> JOB ITEM:
The answer is every line of the records that holds the word "Wordinf", copied in full.

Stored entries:
= Beginning of Section =
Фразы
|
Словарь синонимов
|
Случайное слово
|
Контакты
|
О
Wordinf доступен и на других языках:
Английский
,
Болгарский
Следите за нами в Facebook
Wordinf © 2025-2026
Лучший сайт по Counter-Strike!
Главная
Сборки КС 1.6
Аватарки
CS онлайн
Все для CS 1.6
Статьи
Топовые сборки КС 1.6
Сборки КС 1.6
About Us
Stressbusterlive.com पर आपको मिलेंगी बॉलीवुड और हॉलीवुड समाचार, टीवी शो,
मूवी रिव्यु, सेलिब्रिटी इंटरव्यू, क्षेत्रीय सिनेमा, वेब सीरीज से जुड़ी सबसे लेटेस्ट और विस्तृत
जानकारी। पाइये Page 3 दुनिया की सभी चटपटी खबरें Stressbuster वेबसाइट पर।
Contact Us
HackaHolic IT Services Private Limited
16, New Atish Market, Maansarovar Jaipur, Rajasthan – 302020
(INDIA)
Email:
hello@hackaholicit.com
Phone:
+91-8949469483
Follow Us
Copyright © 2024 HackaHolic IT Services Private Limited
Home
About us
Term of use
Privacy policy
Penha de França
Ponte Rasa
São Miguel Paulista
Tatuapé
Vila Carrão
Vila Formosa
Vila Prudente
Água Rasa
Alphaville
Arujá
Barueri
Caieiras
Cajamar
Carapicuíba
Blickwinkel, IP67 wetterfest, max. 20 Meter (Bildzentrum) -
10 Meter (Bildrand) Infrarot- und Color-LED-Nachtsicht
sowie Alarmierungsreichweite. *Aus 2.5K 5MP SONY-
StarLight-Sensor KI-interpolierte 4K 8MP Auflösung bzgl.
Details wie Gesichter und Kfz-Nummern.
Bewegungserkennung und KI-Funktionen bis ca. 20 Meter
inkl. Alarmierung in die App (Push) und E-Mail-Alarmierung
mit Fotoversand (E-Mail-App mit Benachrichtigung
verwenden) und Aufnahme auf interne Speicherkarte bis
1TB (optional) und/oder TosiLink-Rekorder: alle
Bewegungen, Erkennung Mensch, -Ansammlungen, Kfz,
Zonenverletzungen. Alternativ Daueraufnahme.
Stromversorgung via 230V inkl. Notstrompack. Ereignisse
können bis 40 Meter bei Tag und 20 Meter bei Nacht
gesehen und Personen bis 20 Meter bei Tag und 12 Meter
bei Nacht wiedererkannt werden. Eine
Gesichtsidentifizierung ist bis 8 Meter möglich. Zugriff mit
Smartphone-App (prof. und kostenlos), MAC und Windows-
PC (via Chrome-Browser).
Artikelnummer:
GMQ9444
= End of Section =
> ANSWER FOR THE TASK:
Wordinf доступен и на других языках:
Wordinf © 2025-2026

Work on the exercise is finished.